▶ _Exercise description_:
Could you format every text line in the data below as a JSON list of strings, one string per line, with blank lines left out? Leave the pictures out of the answer.

########################################

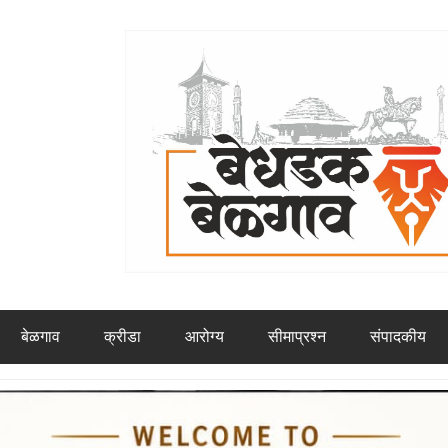
बेळगाव
क्रीडा
आरोग्य
सीमाप्रश्न
संपादकीय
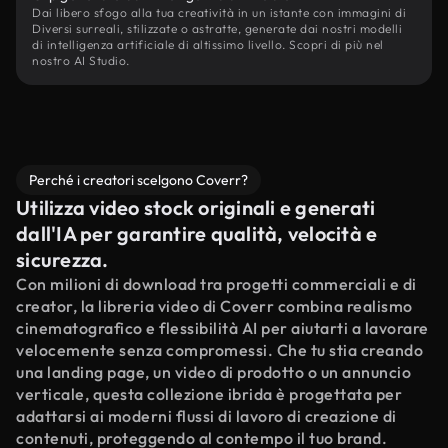
Dai libero sfogo alla tua creatività in un istante con immagini di
Diversi surreali, stilizzate o astratte, generate dai nostri modelli
di intelligenza artificiale di altissimo livello. Scopri di più nel
nostro AI Studio.
Perché i creatori scelgono Coverr?
Utilizza video stock originali e generati
dall'IA per garantire qualità, velocità e
sicurezza.
Con milioni di download tra progetti commerciali e di
creator, la libreria video di Coverr combina realismo
cinematografico e flessibilità AI per aiutarti a lavorare
velocemente senza compromessi. Che tu stia creando
una landing page, un video di prodotto o un annuncio
verticale, questa collezione ibrida è progettata per
adattarsi ai moderni flussi di lavoro di creazione di
contenuti, proteggendo al contempo il tuo brand.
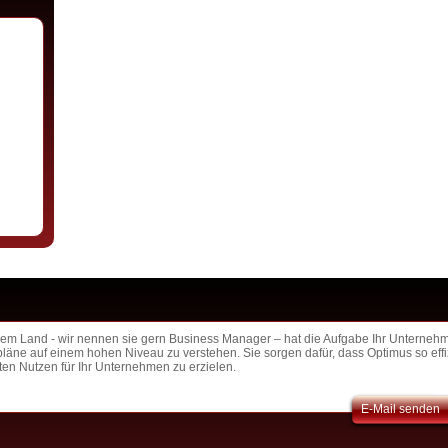
dem Land - wir nennen sie gern Business Manager – hat die Aufgabe Ihr Unternehm
läne auf einem hohen Niveau zu verstehen. Sie sorgen dafür, dass Optimus so effi
en Nutzen für Ihr Unternehmen zu erzielen.
E-Mail senden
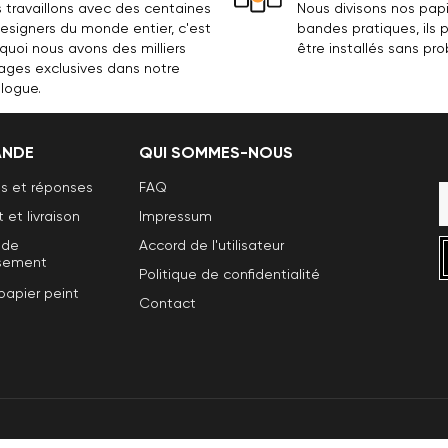
 travaillons avec des centaines
Nous divisons nos papi
esigners du monde entier, c'est
bandes pratiques, ils
quoi nous avons des milliers
être installés sans pr
ages exclusives dans notre
logue.
NDE
QUI SOMMES-NOUS
s et réponses
FAQ
et livraison
Impressum
 de
Accord de l'utilisateur
sement
Politique de confidentialité
papier peint
Contact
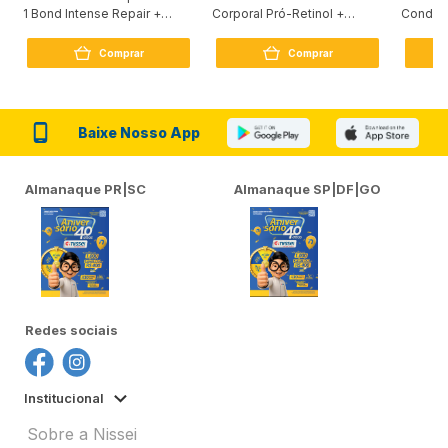
1 Bond Intense Repair +
Corporal Pró-Retinol +
Condici
Peptídeo 250G
Firmador 380Ml
Reconst
Comprar
Comprar
Baixe Nosso App
Almanaque PR|SC
Almanaque SP|DF|GO
Redes sociais
Institucional
Sobre a Nissei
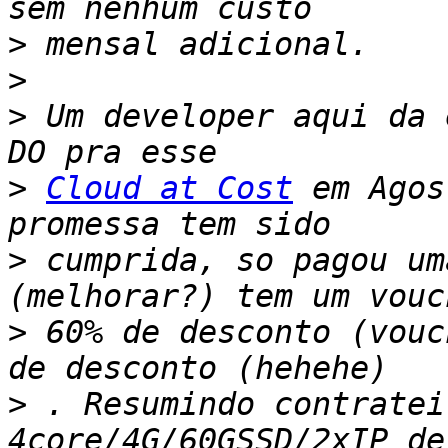
>
>
>
 Um developer aqui da 
>
Cloud at Cost
 em Agos
>
 cumprida, so pagou um
>
 60% de desconto (vouc
>
 . Resumindo contratei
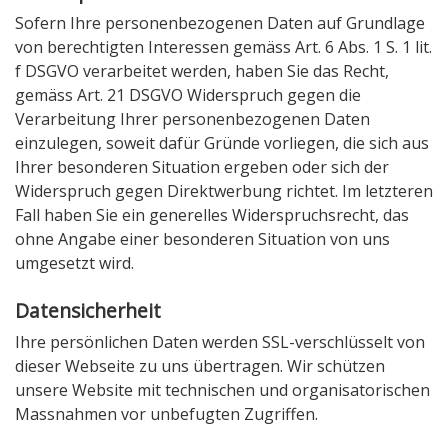
Sofern Ihre personenbezogenen Daten auf Grundlage
von berechtigten Interessen gemäss Art. 6 Abs. 1 S. 1 lit.
f DSGVO verarbeitet werden, haben Sie das Recht,
gemäss Art. 21 DSGVO Widerspruch gegen die
Verarbeitung Ihrer personenbezogenen Daten
einzulegen, soweit dafür Gründe vorliegen, die sich aus
Ihrer besonderen Situation ergeben oder sich der
Widerspruch gegen Direktwerbung richtet. Im letzteren
Fall haben Sie ein generelles Widerspruchsrecht, das
ohne Angabe einer besonderen Situation von uns
umgesetzt wird.
Datensicherheit
Ihre persönlichen Daten werden SSL-verschlüsselt von
dieser Webseite zu uns übertragen. Wir schützen
unsere Website mit technischen und organisatorischen
Massnahmen vor unbefugten Zugriffen.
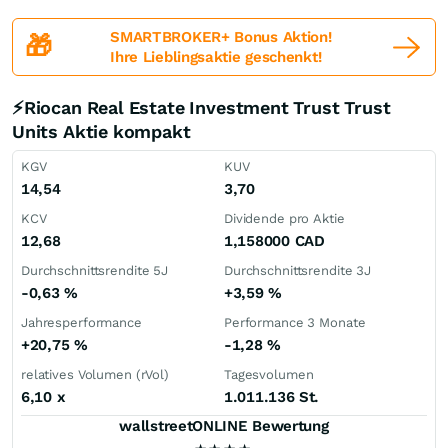
SMARTBROKER+ Bonus Aktion!
🎁
Ihre Lieblingsaktie geschenkt!
⚡Riocan Real Estate Investment Trust Trust
Units Aktie kompakt
KGV
KUV
14,54
3,70
KCV
Dividende pro Aktie
12,68
1,158000
CAD
Durchschnittsrendite 5J
Durchschnittsrendite 3J
-0,63
%
+3,59
%
Jahresperformance
Performance 3 Monate
+20,75
%
-1,28
%
relatives Volumen (rVol)
Tagesvolumen
6,10
x
1.011.136 St.
wallstreetONLINE Bewertung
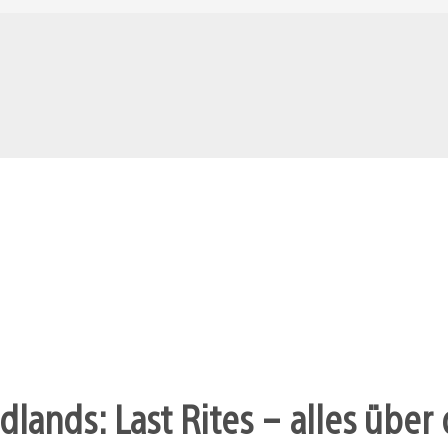
dlands: Last Rites – alles übe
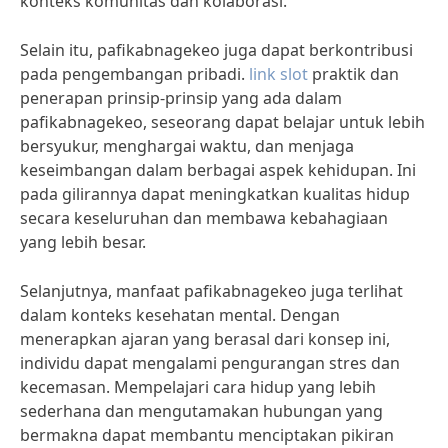
konteks komunitas dan kolaborasi.
Selain itu, pafikabnagekeo juga dapat berkontribusi
pada pengembangan pribadi.
link slot
praktik dan
penerapan prinsip-prinsip yang ada dalam
pafikabnagekeo, seseorang dapat belajar untuk lebih
bersyukur, menghargai waktu, dan menjaga
keseimbangan dalam berbagai aspek kehidupan. Ini
pada gilirannya dapat meningkatkan kualitas hidup
secara keseluruhan dan membawa kebahagiaan
yang lebih besar.
Selanjutnya, manfaat pafikabnagekeo juga terlihat
dalam konteks kesehatan mental. Dengan
menerapkan ajaran yang berasal dari konsep ini,
individu dapat mengalami pengurangan stres dan
kecemasan. Mempelajari cara hidup yang lebih
sederhana dan mengutamakan hubungan yang
bermakna dapat membantu menciptakan pikiran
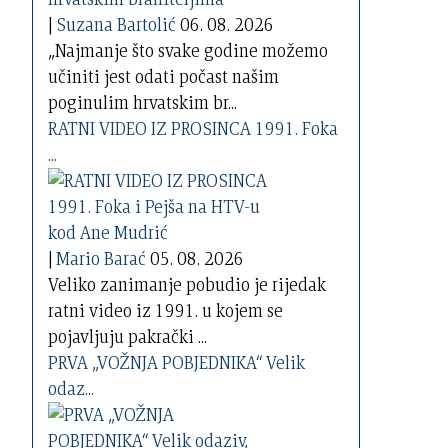
|
Suzana Bartolić
06. 08. 2026
„Najmanje što svake godine možemo
učiniti jest odati počast našim
poginulim hrvatskim br...
RATNI VIDEO IZ PROSINCA 1991. Foka
...
|
Mario Barać
05. 08. 2026
Veliko zanimanje pobudio je rijedak
ratni video iz 1991. u kojem se
pojavljuju pakrački ...
PRVA „VOŽNJA POBJEDNIKA“ Velik
odaz...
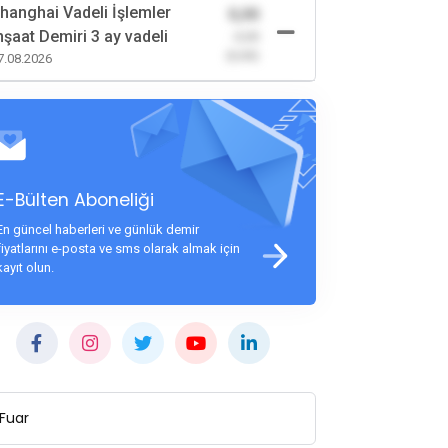
hanghai Vadeli İşlemler
0,00
nşaat Demiri 3 ay vadeli
-0,00
(0,00)
7.08.2026
E-Bülten Aboneliği
En güncel haberleri ve günlük demir
fiyatlarını e-posta ve sms olarak almak için
kayıt olun.
Fuar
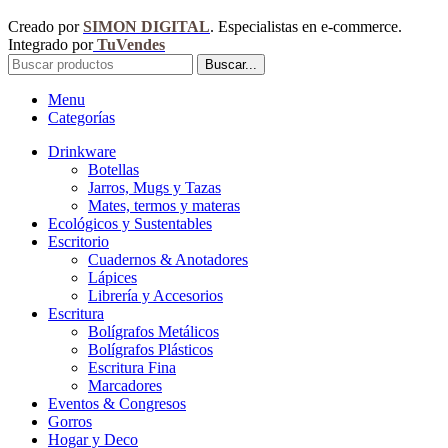
Creado por
SIMON DIGITAL
. Especialistas en e-commerce.
Integrado por
TuVendes
Buscar...
Menu
Categorías
Drinkware
Botellas
Jarros, Mugs y Tazas
Mates, termos y materas
Ecológicos y Sustentables
Escritorio
Cuadernos & Anotadores
Lápices
Librería y Accesorios
Escritura
Bolígrafos Metálicos
Bolígrafos Plásticos
Escritura Fina
Marcadores
Eventos & Congresos
Gorros
Hogar y Deco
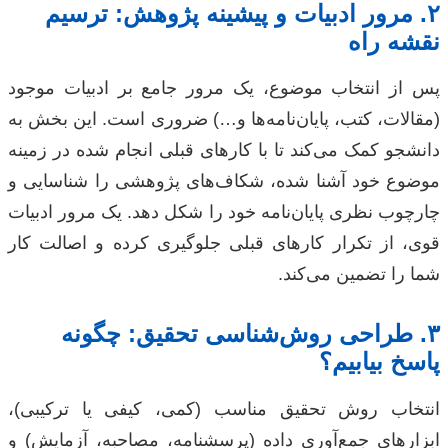
۲. مرور ادبیات و پیشینه پژوهش: ترسیم
نقشه راه
پس از انتخاب موضوع، یک مرور جامع بر ادبیات موجود
(مقالات، کتب، پایان‌نامه‌ها و…) ضروری است. این بخش به
دانشجو کمک می‌کند تا با کارهای قبلی انجام شده در زمینه
موضوع خود آشنا شده، شکاف‌های پژوهشی را شناسایی و
چارچوب نظری پایان‌نامه خود را شکل دهد. یک مرور ادبیات
قوی، از تکرار کارهای قبلی جلوگیری کرده و اصالت کار
شما را تضمین می‌کند.
۳. طراحی روش‌شناسی تحقیق: چگونه
پاسخ بیابیم؟
انتخاب روش تحقیق مناسب (کمی، کیفی یا ترکیبی)،
ابزارهای جمع‌آوری داده (پرسشنامه، مصاحبه، آزمایش) و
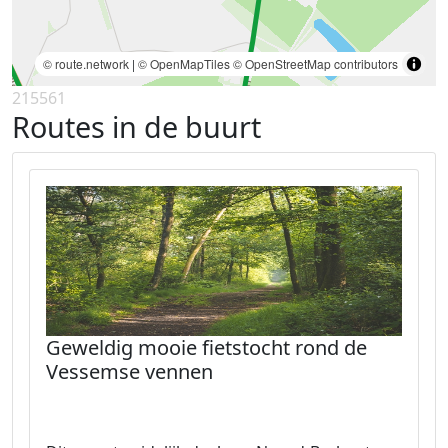
© route.network
|
© OpenMapTiles
© OpenStreetMap contributors
215561
Routes in de buurt
Geweldig mooie fietstocht rond de
Vessemse vennen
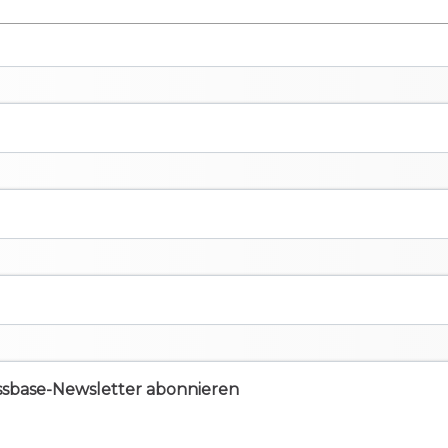
ssbase-Newsletter abonnieren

########################################

▶ _Response to the exercise_:
[
  "बेळगाव",
  "क्रीडा",
  "आरोग्य",
  "सीमाप्रश्न",
  "संपादकीय",
  "Dai libero sfogo alla tua creatività in un istante con immagini di",
  "Diversi surreali, stilizzate o astratte, generate dai nostri modelli",
  "di intelligenza artificiale di altissimo livello. Scopri di più nel",
  "nostro AI Studio.",
  "Perché i creatori scelgono Coverr?",
  "Utilizza video stock originali e generati",
  "dall'IA per garantire qualità, velocità e",
  "sicurezza.",
  "Con milioni di download tra progetti commerciali e di",
  "creator, la libreria video di Coverr combina realismo",
  "cinematografico e flessibilità AI per aiutarti a lavorare",
  "velocemente senza compromessi. Che tu stia creando",
  "una landing page, un video di prodotto o un annuncio",
  "verticale, questa collezione ibrida è progettata per",
  "adattarsi ai moderni flussi di lavoro di creazione di",
  "contenuti, proteggendo al contempo il tuo brand.",
  "dem Land - wir nennen sie gern Business Manager – hat die Aufgabe Ihr Unternehm",
  "läne auf einem hohen Niveau zu verstehen. Sie sorgen dafür, dass Optimus so effi",
  "en Nutzen für Ihr Unternehmen zu erzielen.",
  "E-Mail senden",
  " travaillons avec des centaines",
  "Nous divisons nos papi",
  "esigners du monde entier, c'est",
  "bandes pratiques, ils",
  "quoi nous avons des milliers",
  "être installés sans pr",
  "ages exclusives dans notre",
  "logue.",
  "NDE",
  "QUI SOMMES-NOUS",
  "s et réponses",
  "FAQ",
  "et livraison",
  "Impressum",
  " de",
  "Accord de l'utilisateur",
  "sement",
  "Politique de confidentialité",
  "papier peint",
  "Contact",
  "1 Bond Intense Repair +",
  "Corporal Pró-Retinol +",
  "Condici",
  "Peptídeo 250G",
  "Firmador 380Ml",
  "Reconst",
  "Comprar",
  "Comprar",
  "Baixe Nosso App",
  "Almanaque PR|SC",
  "Almanaque SP|DF|GO",
  "Redes sociais",
  "Institucional",
  "Sobre a Nissei",
  ">",
  ">",
  ">",
  " Um developer aqui da ",
  ">",
  "Cloud at Cost",
  " em Agos",
  ">",
  " cumprida, so pagou um",
  ">",
  " 60% de desconto (vouc",
  ">",
  " . Resumindo contratei",
  "Sofern Ihre personenbezogenen Daten auf Grundlage",
  "von berechtigten Interessen gemäss Art. 6 Abs. 1 S. 1 lit.",
  "f DSGVO verarbeitet werden, haben Sie das Recht,",
  "gemäss Art. 21 DSGVO Widerspruch gegen die",
  "Verarbeitung Ihrer personenbezogenen Daten",
  "einzulegen, soweit dafür Gründe vorliegen, die sich aus",
  "Ihrer besonderen Situation ergeben oder sich der",
  "Widerspruch gegen Direktwerbung richtet. Im letzteren",
  "Fall haben Sie ein generelles Widerspruchsrecht, das",
  "ohne Angabe einer besonderen Situation von uns",
  "umgesetzt wird.",
  "Datensicherheit",
  "Ihre persönlichen Daten werden SSL-verschlüsselt von",
  "dieser Webseite zu uns übertragen. Wir schützen",
  "unsere Website mit technischen und organisatorischen",
  "Massnahmen vor unbefugten Zugriffen.",
  "SMARTBROKER+ Bonus Aktion!",
  "🎁",
  "Ihre Lieblingsaktie geschenkt!",
  "⚡Riocan Real Estate Investment Trust Trust",
  "Units Aktie kompakt",
  "KGV",
  "KUV",
  "14,54",
  "3,70",
  "KCV",
  "Dividende pro Aktie",
  "12,68",
  "1,158000",
  "CAD",
  "Durchschnittsrendite 5J",
  "Durchschnittsrendite 3J",
  "-0,63",
  "%",
  "+3,59",
  "%",
  "Jahresperformance",
  "Performance 3 Monate",
  "+20,75",
  "%",
  "-1,28",
  "%",
  "relatives Volumen (rVol)",
  "Tagesvolumen",
  "6,10",
  "x",
  "1.011.136 St.",
  "wallstreetONLINE Bewertung",
  "dlands: Last Rites – alles übe",
  "konteks komunitas dan kolaborasi.",
  "Selain itu, pafikabnagekeo juga dapat berkontribusi",
  "pada pengembangan pribadi.",
  "link slot",
  "praktik dan",
  "penerapan prinsip-prinsip yang ada dalam",
  "pafikabnagekeo, seseorang dapat belajar untuk lebih",
  "bersyukur, menghargai waktu, dan menjaga",
  "keseimbangan dalam berbagai aspek kehidupan. Ini",
  "pada gilirannya dapat meningkatkan kualitas hidup",
  "secara keseluruhan dan membawa kebahagiaan",
  "yang lebih besar.",
  "Selanjutnya, manfaat pafikabnagekeo juga terlihat",
  "dalam konteks kesehatan mental. Dengan",
  "menerapkan ajaran yang berasal dari konsep ini,",
  "individu dapat mengalami pengurangan stres dan",
  "kecemasan. Mempelajari cara hidup yang lebih",
  "sederhana dan mengutamakan hubungan yang",
  "bermakna dapat membantu menciptakan pikiran",
  "|",
  "Suzana Bartolić",
  "06. 08. 2026",
  "„Najmanje što svake godine možemo",
  "učiniti jest odati počast našim",
  "poginulim hrvatskim br...",
  "RATNI VIDEO IZ PROSINCA 1991. Foka",
  "...",
  "|",
  "Mario Barać",
  "05. 08. 2026",
  "Veliko zanimanje pobudio je rijedak",
  "ratni video iz 1991. u kojem se",
  "pojavljuju pakrački ...",
  "PRVA „VOŽNJA POBJEDNIKA“ Velik",
  "odaz...",
  "hanghai Vadeli İşlemler",
  "0,00",
  "nşaat Demiri 3 ay vadeli",
  "-0,00",
  "(0,00)",
  "7.08.2026",
  "E-Bülten Aboneliği",
  "En güncel haberleri ve günlük demir",
  "fiyatlarını e-posta ve sms olarak almak için",
  "kayıt olun.",
  "Fuar",
  "Creado por",
  "SIMON DIGITAL",
  ". Especialistas en e-commerce.",
  "Integrado por",
  "TuVendes",
  "Buscar...",
  "Menu",
  "Categorías",
  "Drinkware",
  "Botellas",
  "Jarros, Mugs y Tazas",
  "Mates, termos y materas",
  "Ecológicos y Sustentables",
  "Escritorio",
  "Cuadernos & Anotadores",
  "Lápices",
  "Librería y Accesorios",
  "Escritura",
  "Bolígrafos Metálicos",
  "Bolígrafos Plásticos",
  "Escritura Fina",
  "Marcadores",
  "Eventos & Congresos",
  "Gorros",
  "Hogar y Deco",
  "۲. مرور ادبیات و پیشینه پژوهش: ترسیم",
  "نقشه راه",
  "پس از انتخاب موضوع، یک مرور جامع بر ادبیات موجود",
  "(مقالات، کتب، پایان‌نامه‌ها و…) ضروری است. این بخش به",
  "دانشجو کمک می‌کند تا با کارهای قبلی انجام شده در زمینه",
  "موضوع خود آشنا شده، شکاف‌های پژوهشی را شناسایی و",
  "چارچوب نظری پایان‌نامه خود را شکل دهد. یک مرور ادبیات",
  "قوی، از تکرار کارهای قبلی جلوگیری کرده و اصالت کار",
  "شما را تضمین می‌کند.",
  "۳. طراحی روش‌شناسی تحقیق: چگونه",
  "پاسخ بیابیم؟",
  "انتخاب روش تحقیق مناسب (کمی، کیفی یا ترکیبی)،",
  "ابزارهای جمع‌آوری داده (پرسشنامه، مصاحبه، آزمایش) و",
  "© route.network",
  "|",
  "© OpenMapTiles",
  "© OpenStreetMap contributors",
  "215561",
  "Routes in de buurt",
  "Geweldig mooie fietstocht rond de",
  "Vessemse vennen",
  "ssbase-Newsletter abonnieren"
]